**EXCERPTED TEXT**
# Target Du Jour



## Charles (Aug 26, 2010)

I was poking through a second hand store, and I came across a bag containing 5 wiffle balls, used by golfers to practice their swing:










Yep ... I know there are only 4 in the bag ... I already took one out. These things are pretty tough and very light. I used to shoot at spoons, but spoons dented up my lead ammo too much, and they often deflected ammo out of the catch box. I tried tennis balls, but they are pretty large, and they also deflected an awful lot of ammo out of the catch box. I tried one of these:










As with most of my targets, I suspended in on rubber bands to help absorb the shock. It works surprisingly well! These little balls are quite tough and a good size to sharpen the eye. They bounce around in a most satisfying way when hit. I have had only one penetration ... you have to hit it just right and on a seam. One of my hunting slugs actually penetrated the ball and was captured inside. Other than that, all I get is the occasional dent, which the next hit tends to reform.

If you can find some of these things on the cheap, give them a try.

Cheers ..... Charles


----------



## akmslingshots (Mar 2, 2012)

What a good idea, definitely small enough to sharpen the eye all right haha


----------



## treefork (Feb 1, 2010)

(Stored items from a collection)
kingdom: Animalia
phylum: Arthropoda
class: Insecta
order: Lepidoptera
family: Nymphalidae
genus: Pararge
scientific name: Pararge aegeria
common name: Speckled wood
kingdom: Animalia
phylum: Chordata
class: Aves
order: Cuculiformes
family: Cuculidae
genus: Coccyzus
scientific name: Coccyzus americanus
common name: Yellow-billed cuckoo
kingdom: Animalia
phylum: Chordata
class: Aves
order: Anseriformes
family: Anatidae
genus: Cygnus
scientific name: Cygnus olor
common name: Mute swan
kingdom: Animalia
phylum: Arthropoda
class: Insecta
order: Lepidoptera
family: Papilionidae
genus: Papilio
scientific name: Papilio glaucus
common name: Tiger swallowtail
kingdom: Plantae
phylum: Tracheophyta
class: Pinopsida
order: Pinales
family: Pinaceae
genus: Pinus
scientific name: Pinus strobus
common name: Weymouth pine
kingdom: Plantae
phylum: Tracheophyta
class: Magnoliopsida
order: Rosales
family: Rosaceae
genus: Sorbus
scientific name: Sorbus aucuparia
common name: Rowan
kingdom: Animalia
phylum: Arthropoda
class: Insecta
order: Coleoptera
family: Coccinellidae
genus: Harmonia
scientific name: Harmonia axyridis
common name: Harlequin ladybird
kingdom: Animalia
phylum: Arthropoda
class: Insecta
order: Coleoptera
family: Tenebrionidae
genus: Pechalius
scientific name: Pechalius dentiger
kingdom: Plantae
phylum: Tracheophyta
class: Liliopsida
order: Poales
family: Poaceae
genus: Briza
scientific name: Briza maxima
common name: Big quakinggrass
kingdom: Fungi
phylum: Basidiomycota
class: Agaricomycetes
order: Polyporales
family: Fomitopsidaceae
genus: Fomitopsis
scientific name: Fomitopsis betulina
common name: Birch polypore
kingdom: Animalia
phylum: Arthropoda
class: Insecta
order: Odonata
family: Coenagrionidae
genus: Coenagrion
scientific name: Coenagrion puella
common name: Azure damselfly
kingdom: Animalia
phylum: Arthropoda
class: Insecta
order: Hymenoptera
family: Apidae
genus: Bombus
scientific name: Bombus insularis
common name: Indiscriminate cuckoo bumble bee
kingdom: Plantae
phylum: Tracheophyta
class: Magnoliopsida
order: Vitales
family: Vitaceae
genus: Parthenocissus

**REQUESTS**
- 1) In the forum thread on wiffle ball targets, what does Charles suspend his targets on to help absorb the shock?
- 2) Carry the forum thread on wiffle ball targets further from its last line.
The listing has no role in this work.

**ANSWERS FOR THE TASKS**
- 1) Rubber bands.

- 2)
I've used them. They don't last very long for me. So I use round disks cut from fire hose.Makes a distinct slap noise and spins around. Best of all they last FOREVER!


----------



## newconvert (Dec 12, 2011)

wow Charles sweet idea, especially the idea of the target bouncing around after a hit


----------



## Charles (Aug 26, 2010)

treefork said:


> I've used them. They don't last very long for me. So I use round disks cut from fire hose.Makes a distinct slap noise and spins around. Best of all they last FOREVER!


You are probably a much better shot than I am!!!







And of course a lot depends on the ammo and the bands. After a hundred shots or so, I can see that this will not last forever. My leather targets are the longest lasting for me ... I have yet to retire one. But I just thought I would try something different. The fire hose is a good idea ... and disks cut from old innertubes and pond liners also are practically indestructable.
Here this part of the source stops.